* [Activity a]:
List every band named in the Almanac Music article.

Almanac Music: The Definitive Melbourne Song

 

 

 

“I envy ‘Weddings, Parties, Anything’. They play songs that old men can sing in pubs and young people can dance to. We’ve been trying to do that for years.” U2’s Bono.

 

Of the many times I saw WPA play live, I think it was the first time that still remains the most memorable. ‘The Venue’ was a double storied, live venue on St Kilda’s Esplanade. Downstairs was a nightclub and upstairs was an expansive band room.

 

The stage was set high, so if you were tired of “pogo’ing” in the mosh pit, you could retreat to the back of the room and grab an ice cold VB and still see the band.

 

Just one problem. ‘The Venue’ was made entirely from timber and there was only one exit through a narrow door. Clearly a recipe for disaster, especially when we all smoked in the 80’s.

 

In 1988 WPA played support to The Pogues. It would be a celebration of rollicking folk rock with a punk attitude. WPA were blistering and it led to a superb set from The Pogues who were often unpredictable due to the erratic temperament of their gifted lead singer Shane McGowan.

 

As it turned out McGowan took a couple of slugs from a bottle of white wine and sang his heart out. The electricity both bands generated that night was palpable and the poor old Venue’s floorboards took such a hammering from the delighted mosh pit that there was concern we’d end up in the nightclub below.

 

Fast forward to Easter 2022 and it appears WPA may have played their last show at ‘Bluesfest’ in Byron Bay. Almost forty years on and judging by the footage that’s been floating around on line, they are still as adored as ever. There are even images of middle aged punters dragging their teenage kids along to hopefully garner a new generation of fans.

(Saved data entries)
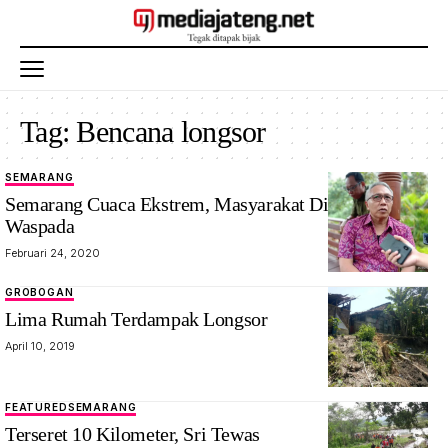
Tag:
Bencana longsor
SEMARANG
Semarang Cuaca Ekstrem, Masyarakat Diminta
Waspada
Februari 24, 2020
GROBOGAN
Lima Rumah Terdampak Longsor
April 10, 2019
FEATURED
SEMARANG
Terseret 10 Kilometer, Sri Tewas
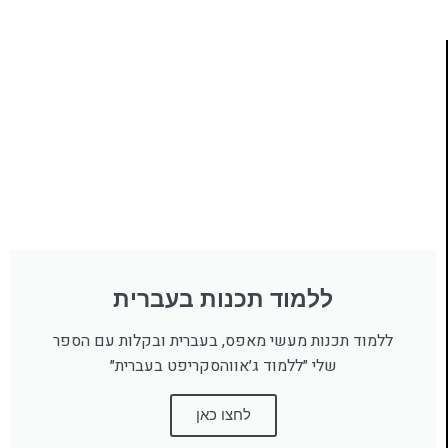
ללמוד תכנות בעברית
ללמוד תכנות מעשי מאפס, בעברית ובקלות עם הספר
שלי ״ללמוד ג׳אווהסקריפט בעברית״
לחצו כאן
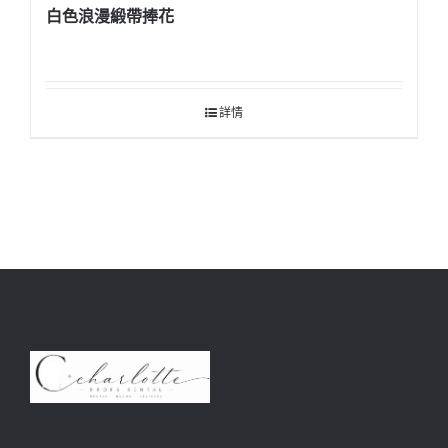
白色浪漫緞帶捧花
詳情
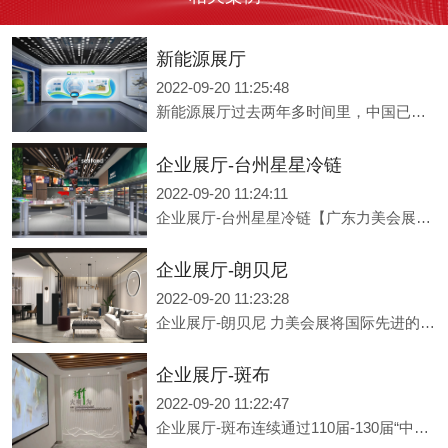
云南大益微生物奥秘厅【广东力美会展科技】： 展览成列工程设计与施工一体化“一级资质” 通过ISO9001质量、SO14001环境、ISO45001职业健康安全管理体系认证 通过企业信用评价AAA级信用企业 连续多届中国进博会特装服务单位
新能源展厅
2022-09-20 11:25:48
新能源展厅过去两年多时间里，中国已经建成了全球领先的5G网络，5G用户快速发展，流量快速提升，在5G扬帆计划的引领下，5G正加速融入千行百业，行业应用百舸争流、千帆竞发。 5G被誉为“数字经济新引擎”，既是人工智能、物联网、云计算、区块链、视频社交等新技术新产业的基础，也将为“中国制造2025”和“工业4.0”提供关键支撑。
企业展厅-台州星星冷链
2022-09-20 11:24:11
企业展厅-台州星星冷链【广东力美会展科技】： 展览成列工程设计与施工一体化“一级资质” 通过ISO9001质量、SO14001环境、ISO45001职业健康安全管理体系认证 通过企业信用评价AAA级信用企业 连续多届中国进博会特装服务单位 连续通过110届-130届“中国广交会”指定服务供应商认证
企业展厅-朗贝尼
2022-09-20 11:23:28
企业展厅-朗贝尼 力美会展将国际先进的多媒体创意互动科技与硬件设备应用于创意展示，以数字化技术营造智慧空间里的交互体验与生动感知，以定制化设计为核心，赋能企业品牌及产业建设，打造展示、体验、产业、运营四大版块，全新定义企业文化展示平台及政府形象宣传窗口。
企业展厅-斑布
2022-09-20 11:22:47
企业展厅-斑布连续通过110届-130届“中国广交会”指定服务供应商认证 2019年首届“中国一非洲经贸博览会”服务供应商 连续通过“中国家博会”(上海+广州) 特装资质认证 中国展览馆协会会员单位 广州市会展产业商会会员单位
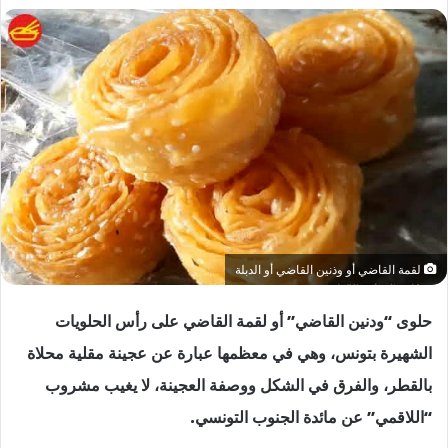
لقمة القاضي أو وذنين القاضي أو الدبلة
حلوى “ودنين القاضي” أو لقمة القاضي على رأس الحلويات
الشهيرة بتونس، وهي في معظمها عبارة عن عجينة مقلية محلاة
بالقطر، والفرق في الشكل ووصفة العجينة، لا يغيب مشروب
“اللاقمي” عن مائدة الجنوب التونسي.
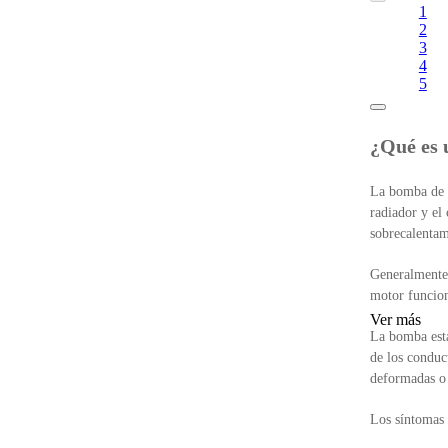
1
2
3
4
5
¿Qué es 
La bomba de ag
radiador y el
sobrecalentam
Generalmente 
motor funcion
Ver más
La bomba está
de los conduc
deformadas o 
Los síntomas 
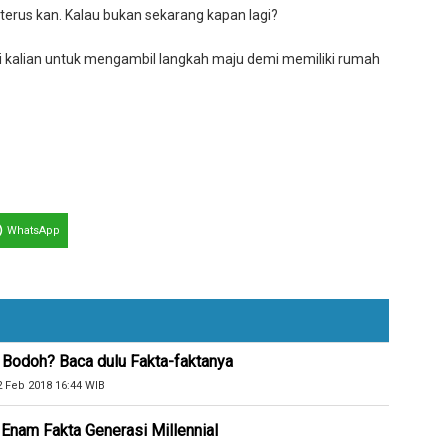
rus kan. Kalau bukan sekarang kapan lagi?
si kalian untuk mengambil langkah maju demi memiliki rumah
WhatsApp
 Bodoh? Baca dulu Fakta-faktanya
2 Feb 2018 16:44 WIB
i Enam Fakta Generasi Millennial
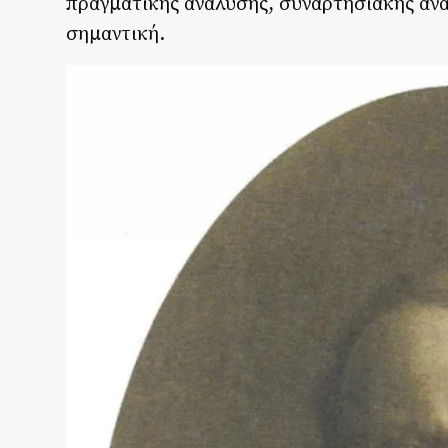
πραγματικής ανάλυσης, συναρτησιακής αν
σημαντική.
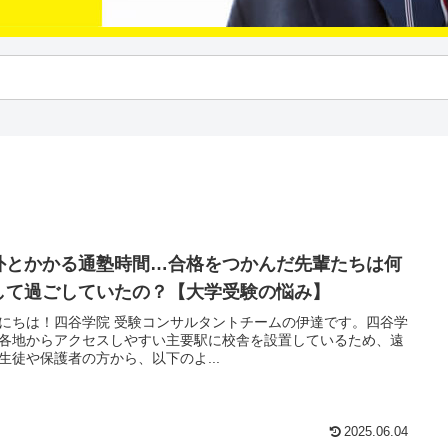
外とかかる通塾時間…合格をつかんだ先輩たちは何
して過ごしていたの？【大学受験の悩み】
にちは！四谷学院 受験コンサルタントチームの伊達です。四谷学
各地からアクセスしやすい主要駅に校舎を設置しているため、遠
生徒や保護者の方から、以下のよ...
2025.06.04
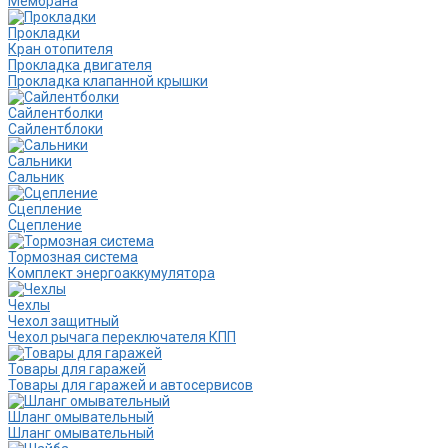
Мембрана
Прокладки
Кран отопителя
Прокладка двигателя
Прокладка клапанной крышки
Сайлентболки
Сайлентблоки
Сальники
Сальник
Сцепление
Сцепление
Тормозная система
Комплект энергоаккумулятора
Чехлы
Чехол защитный
Чехол рычага переключателя КПП
Товары для гаражей
Товары для гаражей и автосервисов
Шланг омывательный
Шланг омывательный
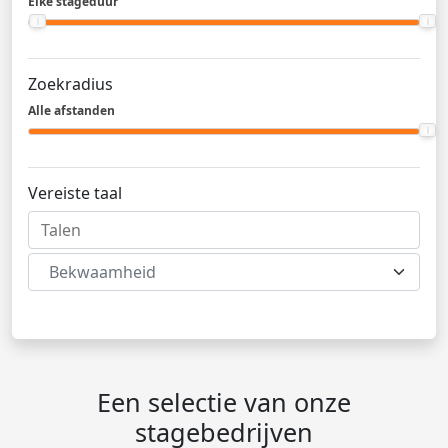
Elke stageduur
Zoekradius
Alle afstanden
Vereiste taal
Bekwaamheid
Een selectie van onze
stagebedrijven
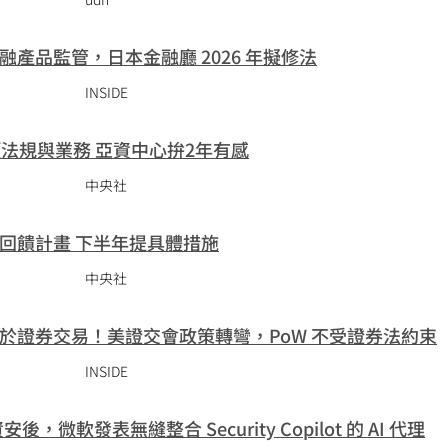
產品監管，日本金融廳 2026 年擬修法
INSIDE
項法規與業務 亞資中心拚2年有感
中央社
回饋計畫 下半年提具體措施
中央社
於證券交易！美證交會政策轉彎，PoW 不受證券法約束
INSIDE
資安後，微軟發表無縫整合 Security Copilot 的 AI 代理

* [Activity b]:
From the saved data entries, repeat the part that opens with the line containing "rus kan. Kalau bukan sekarang kapan lagi?" and runs through the end of the entries. Leave the pictures out of your answer.

* [Written solution a]:
Weddings, Parties, Anything (WPA)
U2
The Pogues

* [Written solution b]:
rus kan. Kalau bukan sekarang kapan lagi?
si kalian untuk mengambil langkah maju demi memiliki rumah
WhatsApp
 Bodoh? Baca dulu Fakta-faktanya
2 Feb 2018 16:44 WIB
i Enam Fakta Generasi Millennial
πραγματικής ανάλυσης, συναρτησιακής αν
σημαντική.
外とかかる通塾時間…合格をつかんだ先輩たちは何
して過ごしていたの？【大学受験の悩み】
にちは！四谷学院 受験コンサルタントチームの伊達です。四谷学
各地からアクセスしやすい主要駅に校舎を設置しているため、遠
生徒や保護者の方から、以下のよ...
2025.06.04
Мембрана
Прокладки
Кран отопителя
Прокладка двигателя
Прокладка клапанной крышки
Сайлентболки
Сайлентблоки
Сальники
Сальник
Сцепление
Сцепление
Тормозная система
Комплект энергоаккумулятора
Чехлы
Чехол защитный
Чехол рычага переключателя КПП
Товары для гаражей
Товары для гаражей и автосервисов
Шланг омывательный
Шланг омывательный
Elke stageduur
Zoekradius
Alle afstanden
Vereiste taal
Bekwaamheid
Een selectie van onze
stagebedrijven
產品監管，日本金融廳 2026 年擬修法
INSIDE
項法規與業務 亞資中心拚2年有感
中央社
回饋計畫 下半年提具體措施
中央社
於證券交易！美證交會政策轉彎，PoW 不受證券法約束
INSIDE
資安後，微軟發表無縫整合 Security Copilot 的 AI 代理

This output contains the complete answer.